I remember hearing “How Will I Laugh Tomorrow” in my high school boyfriend’s blue Chevette. I never owned any of the albums myself. I had Muir and Rob Trujillo’s funk side project Infectious Grooves. No one else had seemed to have a copy of that, but everyone had Suicidal records.

I'm guessing Suicidal Tendencies made it into my orbit before bands that predated it because they weren’t only a skate culture fixture. Their videos played on MTV before thrashers like Metallica. I remember watching “Institutionalized” (which I know now starred Jack Nance of “Twin Peaks” and “Blue Velvet” and “Rock n’ Roll High School’s” Mary Woronov as Muir’s parents). 

Muir had a way with capturing youthful angst. While broaching serious subjects like sanity, he delivered lines with a sense of humor which made it all the more kid-friendly.

D.R.I., who is also on the bill Friday, was staple of the skatepunk set too. I don’t remember actually hearing its music as much as seeing the poster forever glued to my other ex-boyfriend’s bedroom wall. I think that same poster hung over the kitchen table in our college apartment.
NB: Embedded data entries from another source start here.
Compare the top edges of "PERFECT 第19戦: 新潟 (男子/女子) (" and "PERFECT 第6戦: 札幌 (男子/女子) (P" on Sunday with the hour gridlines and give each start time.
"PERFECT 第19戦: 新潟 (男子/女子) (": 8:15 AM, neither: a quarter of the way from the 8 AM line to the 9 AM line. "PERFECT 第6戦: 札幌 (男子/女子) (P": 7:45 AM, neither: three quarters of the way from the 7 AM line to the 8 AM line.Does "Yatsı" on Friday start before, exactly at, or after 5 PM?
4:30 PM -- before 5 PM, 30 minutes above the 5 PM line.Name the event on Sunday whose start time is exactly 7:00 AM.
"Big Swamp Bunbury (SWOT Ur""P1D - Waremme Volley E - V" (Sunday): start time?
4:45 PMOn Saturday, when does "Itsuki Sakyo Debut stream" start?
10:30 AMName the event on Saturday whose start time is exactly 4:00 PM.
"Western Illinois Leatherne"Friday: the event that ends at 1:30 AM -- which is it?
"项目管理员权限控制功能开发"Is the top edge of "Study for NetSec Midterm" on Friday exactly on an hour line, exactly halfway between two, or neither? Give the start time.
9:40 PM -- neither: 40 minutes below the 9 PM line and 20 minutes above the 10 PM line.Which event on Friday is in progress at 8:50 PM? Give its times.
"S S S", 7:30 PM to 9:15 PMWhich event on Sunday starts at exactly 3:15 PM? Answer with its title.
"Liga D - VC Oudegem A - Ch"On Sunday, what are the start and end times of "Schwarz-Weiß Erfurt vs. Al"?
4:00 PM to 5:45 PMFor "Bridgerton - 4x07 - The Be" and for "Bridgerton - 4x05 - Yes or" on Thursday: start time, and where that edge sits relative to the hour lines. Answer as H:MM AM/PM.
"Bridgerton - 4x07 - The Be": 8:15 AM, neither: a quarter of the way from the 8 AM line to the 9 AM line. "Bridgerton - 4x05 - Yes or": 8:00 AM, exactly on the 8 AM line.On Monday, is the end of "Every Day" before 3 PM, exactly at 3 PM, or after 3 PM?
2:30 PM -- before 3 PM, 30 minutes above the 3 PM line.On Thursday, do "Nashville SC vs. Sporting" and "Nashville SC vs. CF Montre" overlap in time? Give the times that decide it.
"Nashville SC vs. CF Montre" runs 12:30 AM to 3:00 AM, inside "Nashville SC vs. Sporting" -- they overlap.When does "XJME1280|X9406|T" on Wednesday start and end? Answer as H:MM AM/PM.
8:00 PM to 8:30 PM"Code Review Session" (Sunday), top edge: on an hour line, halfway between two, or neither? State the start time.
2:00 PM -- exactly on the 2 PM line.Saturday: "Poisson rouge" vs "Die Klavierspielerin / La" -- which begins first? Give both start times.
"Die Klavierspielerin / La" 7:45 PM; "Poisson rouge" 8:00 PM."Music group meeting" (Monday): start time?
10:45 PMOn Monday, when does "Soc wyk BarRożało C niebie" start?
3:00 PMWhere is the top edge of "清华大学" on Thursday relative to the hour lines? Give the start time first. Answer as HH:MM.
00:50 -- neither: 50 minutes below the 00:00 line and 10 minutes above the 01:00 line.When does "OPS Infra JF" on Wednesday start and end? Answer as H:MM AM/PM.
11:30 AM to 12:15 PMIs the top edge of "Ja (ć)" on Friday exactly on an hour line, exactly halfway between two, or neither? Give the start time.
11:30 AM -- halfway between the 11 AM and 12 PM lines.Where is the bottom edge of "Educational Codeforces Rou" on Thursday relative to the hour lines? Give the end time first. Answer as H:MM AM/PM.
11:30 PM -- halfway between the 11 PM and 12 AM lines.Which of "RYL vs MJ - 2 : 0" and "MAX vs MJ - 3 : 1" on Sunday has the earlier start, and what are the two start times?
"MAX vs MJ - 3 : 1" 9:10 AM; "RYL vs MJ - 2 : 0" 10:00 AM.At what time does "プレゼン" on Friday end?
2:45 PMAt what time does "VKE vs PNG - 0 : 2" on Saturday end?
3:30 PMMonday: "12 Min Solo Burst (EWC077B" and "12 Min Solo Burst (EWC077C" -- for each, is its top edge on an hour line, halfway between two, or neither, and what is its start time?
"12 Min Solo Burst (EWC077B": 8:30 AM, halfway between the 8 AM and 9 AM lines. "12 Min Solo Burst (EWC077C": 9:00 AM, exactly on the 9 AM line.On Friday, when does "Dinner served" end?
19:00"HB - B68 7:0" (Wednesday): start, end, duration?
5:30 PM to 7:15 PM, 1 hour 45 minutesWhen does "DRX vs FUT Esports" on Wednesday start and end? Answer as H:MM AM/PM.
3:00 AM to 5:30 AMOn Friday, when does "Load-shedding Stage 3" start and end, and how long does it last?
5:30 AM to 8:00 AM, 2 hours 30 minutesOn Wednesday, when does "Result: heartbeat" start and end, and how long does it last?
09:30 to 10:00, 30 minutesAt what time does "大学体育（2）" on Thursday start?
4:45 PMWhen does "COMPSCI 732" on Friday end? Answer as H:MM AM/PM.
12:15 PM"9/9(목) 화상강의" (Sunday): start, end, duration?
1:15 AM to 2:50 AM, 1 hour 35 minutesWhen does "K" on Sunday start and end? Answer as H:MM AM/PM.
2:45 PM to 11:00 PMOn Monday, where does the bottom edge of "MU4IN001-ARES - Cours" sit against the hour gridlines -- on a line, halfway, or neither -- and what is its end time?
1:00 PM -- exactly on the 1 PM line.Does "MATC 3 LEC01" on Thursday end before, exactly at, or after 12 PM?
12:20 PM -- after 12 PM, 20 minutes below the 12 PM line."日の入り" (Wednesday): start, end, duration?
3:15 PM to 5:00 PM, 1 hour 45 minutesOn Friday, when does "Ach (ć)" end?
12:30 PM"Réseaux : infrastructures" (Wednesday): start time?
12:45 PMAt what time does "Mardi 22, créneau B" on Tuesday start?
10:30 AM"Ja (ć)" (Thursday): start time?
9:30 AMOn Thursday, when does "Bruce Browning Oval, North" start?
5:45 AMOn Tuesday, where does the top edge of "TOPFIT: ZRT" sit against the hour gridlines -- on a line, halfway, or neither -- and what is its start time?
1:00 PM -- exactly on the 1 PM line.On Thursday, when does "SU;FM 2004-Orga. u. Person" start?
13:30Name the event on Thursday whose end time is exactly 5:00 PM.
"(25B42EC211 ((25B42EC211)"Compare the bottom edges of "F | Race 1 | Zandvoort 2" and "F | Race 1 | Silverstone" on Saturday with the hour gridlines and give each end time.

That same group of friends, who still live in Southern West Virginia, were some of the first to buy tickets to Friday’s show. A party of 8 or more, including my friend's grown daughter and her boyfriend, will make the three hour trek. It’s never new bands that draw those old friends to Charlotte. Me and that Chevette driving ex recently discussed my friends being musically stuck in high school. I started making a few of them mixes every Christmas just to expose them to something new.

Suicidal Tendencies is making new music. The new album “13” is the first in as many years. I think we’re all guilty of returning to old favorites though. I’m amazed by the number of `80s and `90s artists that my children are fans of. They dig newer groups like the Knux and Iamdynamite, but are currently on a Billy Idol kick. I simply expose them to music - apparently a lot of `80s and `90s music - and see what sticks. For my friends what stuck was obviously the thrash-punk soundtrack to those misspent teenage years.